Le 28 juillet, le Haut Conseil des médias a diffusé un nouveau communiqué appelant, cette fois-ci, les forces de sécurité à fermer les journaux et à couper le signal des radios dans l'illégalité. Le jour même, les forces de l'ordre ont saisi Rwanda Newsline, journal édité en anglais par Rimeg (Rwanda Independent Media Group), au motif qu'il n'est pas reconnu au Rwanda.

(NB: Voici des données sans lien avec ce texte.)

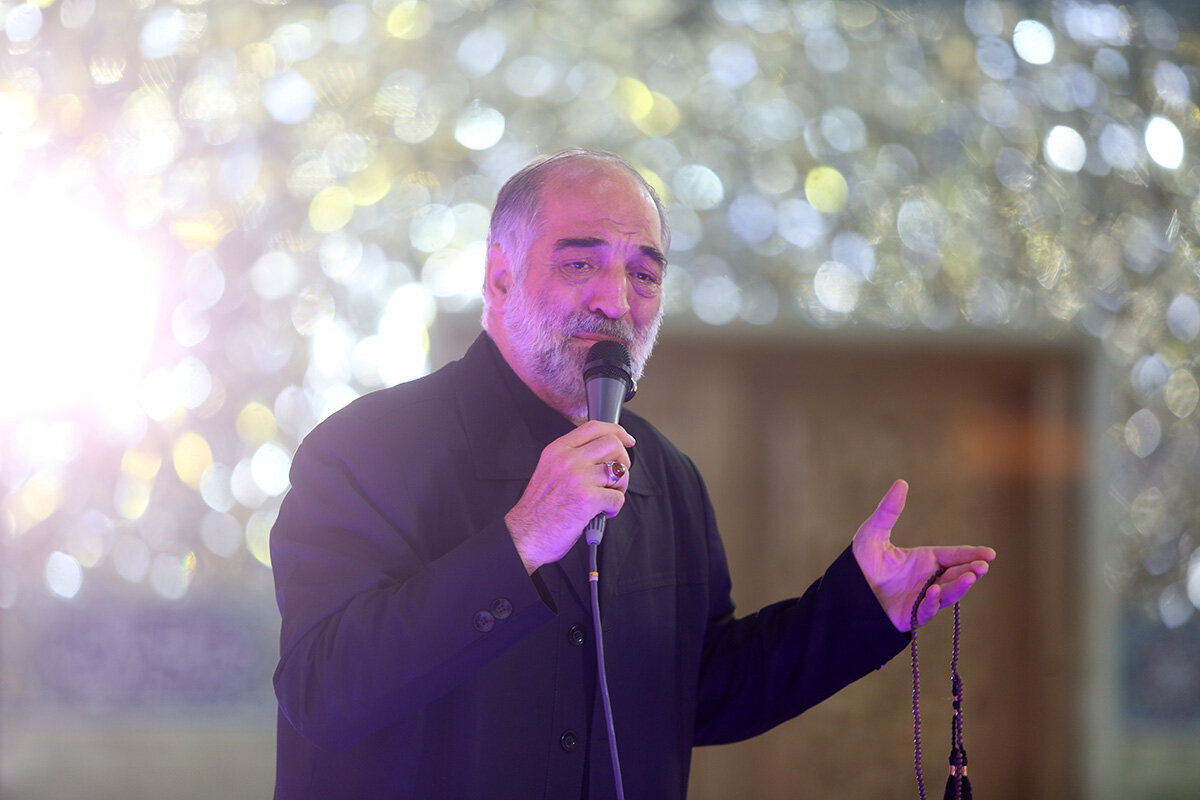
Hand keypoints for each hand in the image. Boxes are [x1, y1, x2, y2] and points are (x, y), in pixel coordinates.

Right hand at [505, 421, 634, 574]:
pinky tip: (601, 513)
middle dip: (622, 461)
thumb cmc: (538, 510)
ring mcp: (578, 478)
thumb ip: (571, 459)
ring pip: (619, 472)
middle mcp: (567, 460)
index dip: (617, 431)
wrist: (524, 535)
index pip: (594, 427)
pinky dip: (614, 508)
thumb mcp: (548, 471)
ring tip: (606, 499)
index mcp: (557, 450)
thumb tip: (603, 455)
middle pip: (612, 445)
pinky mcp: (587, 499)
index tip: (627, 440)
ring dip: (619, 488)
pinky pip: (618, 497)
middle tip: (615, 478)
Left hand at [851, 480, 995, 631]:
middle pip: (956, 574)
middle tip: (982, 566)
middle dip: (971, 571)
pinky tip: (934, 592)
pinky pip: (926, 610)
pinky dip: (932, 602)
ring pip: (947, 593)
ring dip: (959, 586)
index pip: (953, 556)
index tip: (990, 553)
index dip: (971, 554)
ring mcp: (921, 598)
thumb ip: (888, 510)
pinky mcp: (911, 615)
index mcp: (924, 560)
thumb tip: (901, 482)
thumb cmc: (861, 562)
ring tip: (969, 577)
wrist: (845, 591)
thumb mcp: (873, 532)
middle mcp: (928, 579)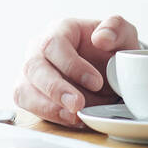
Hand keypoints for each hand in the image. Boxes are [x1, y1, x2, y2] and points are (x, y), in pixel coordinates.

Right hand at [12, 16, 140, 126]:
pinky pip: (28, 105)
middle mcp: (38, 50)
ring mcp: (31, 73)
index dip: (72, 65)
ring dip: (48, 106)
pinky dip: (48, 114)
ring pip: (24, 89)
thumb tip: (101, 38)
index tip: (96, 82)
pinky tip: (71, 119)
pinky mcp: (30, 94)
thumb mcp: (123, 34)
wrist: (109, 69)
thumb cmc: (111, 49)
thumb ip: (116, 28)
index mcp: (59, 30)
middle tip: (78, 105)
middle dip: (56, 89)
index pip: (54, 44)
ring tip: (74, 117)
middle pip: (33, 67)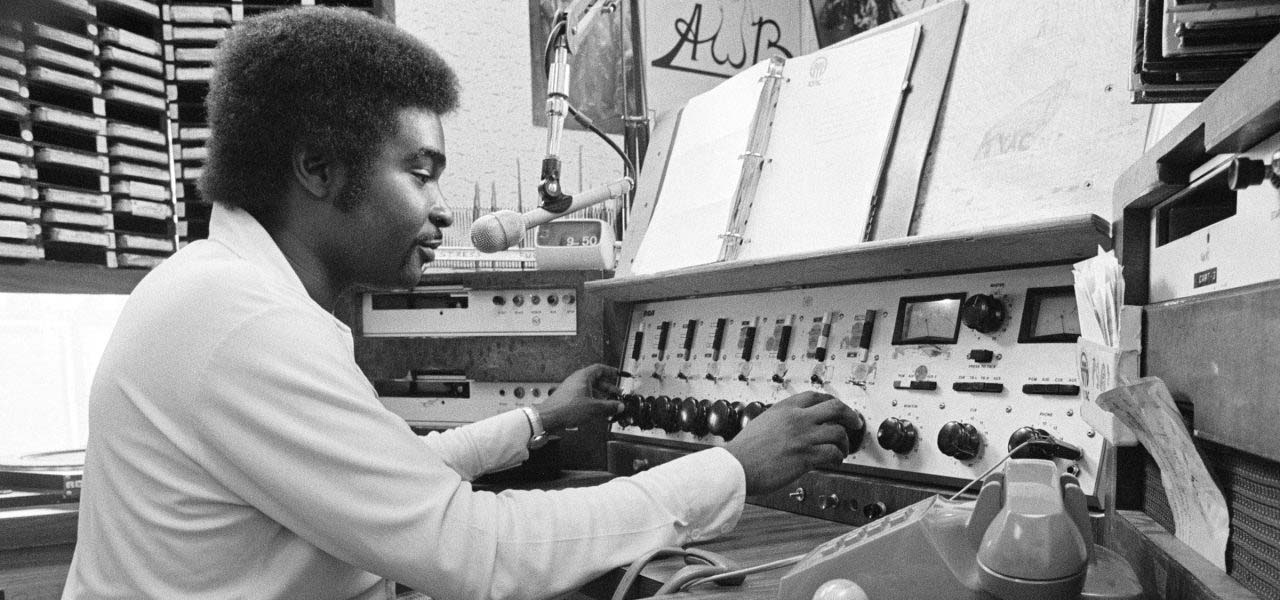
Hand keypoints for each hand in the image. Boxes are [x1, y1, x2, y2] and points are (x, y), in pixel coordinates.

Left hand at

"Les mesures du Haut Conseil, qui tombent en pleine campagne électorale et à quelques jours du scrutin, sont plus que suspectes. Elles sont destinées à verrouiller la presse et à empêcher les journalistes de jouer le rôle qui leur incombe, à savoir celui d’observateurs indépendants et impartiaux du processus électoral. Comment une élection peut-elle se tenir normalement sans presse libre, sans possibilité pour l’électorat d’accéder à une information indépendante, sans pouvoir suivre un débat contradictoire ? Nous n’assistons pas à une élection présidentielle ouverte, mais à l’orchestration de la reconduite de Paul Kagame dans ses fonctions", a déclaré l'organisation.
Signe de la volonté du gouvernement de mettre la presse en coupe réglée, le secrétaire exécutif du Haut Conseil des médias a affirmé que le journalisme rwandais devait retrouver « la raison » et que la loi visait à restaurer la crédibilité de la profession, qu’il qualifie de « décharge publique ".
L’organisation rappelle qu’elle avait demandé à l’Union européenne de suspendre son financement à l'élection présidentielle. Voir le précédent communiqué .
Reporters sans frontières rappelle également qu'Agnès Uwimana Nkusi et Saidat Mukakibibi, respectivement directrice et journaliste au bimensuel privé Umurabyo, ont été placées en détention provisoire, le 20 juillet 2010. Elles sont poursuivies pour "outrage au chef de l'Etat", "incitation à la désobéissance civile" et "négation du génocide Tutsis".
Le Rwanda occupe la 157e place, sur 175 pays, du classement mondial 2009 de la liberté de la presse établi par Reporters sans frontières. Après l’Erythrée, la Somalie, et la Guinée équatoriale, il est le quatrième pays africain le moins bien classé.
Depuis plusieurs années, le chef de l’Etat, Paul Kagame, figure dans la liste des prédateurs de la liberté de la presse dressée par Reporters sans frontières.